I have always thought that browsers were a step backwards in interaction design. Just as designers were starting to explore and understand how to speak in this interactive language, the ice age of the web hit and held everything back by about six years.

Janice’s essay “A Whole New Internet” picks up on one of my main irritations with the Internet - web browsers. When Jakob Nielsen wrote his ill-conceived rant “Frames Suck” one of his main arguments was that pages were the fundamental building blocks of the web. Now, in one sense he is right, but it’s a very myopic view of what the web could deliver.

Janice is speaking about Ajax, not a new technology, but a new way of putting existing ones together. Jesse James Garrett gives a great explanation of it, though you have probably already experienced it with Gmail or Google Maps. She quotes an important point Michael Buffington’s post “A Whole New Web”:

The entire way of thinking about how to make sites that people interact with is changing. The idea of the web page itself is nearing its useful end. With the way Ajax allows you to build nearly stateless applications that happen to be web accessible, everything changes. What it changes into is starting to become apparent, but I think we’re still trying to figure out where we’ll end up.
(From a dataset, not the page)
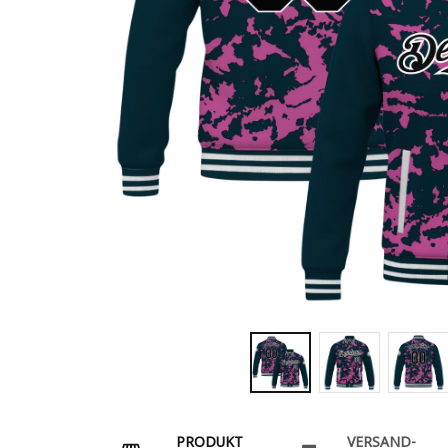
PRODUKT
VERSAND-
At last! I’m not the world’s biggest fan of Flash, though I think it can do great things, and one of the reasons has been its terrible interface/working environment. Yet it always stunned me how many web designers were willing to go through the pain of dealing with early versions of Flash to achieve even the simplest (and sometimes complex) things online. It’s a testament to the desire to break away from the page and the clunkiness of web browsers.

As the past couple of years have demonstrated, not obeying the paradigm of the page has started to deliver some real interactive content online, not just a linked set of pages. So, the question is, do we still need browsers?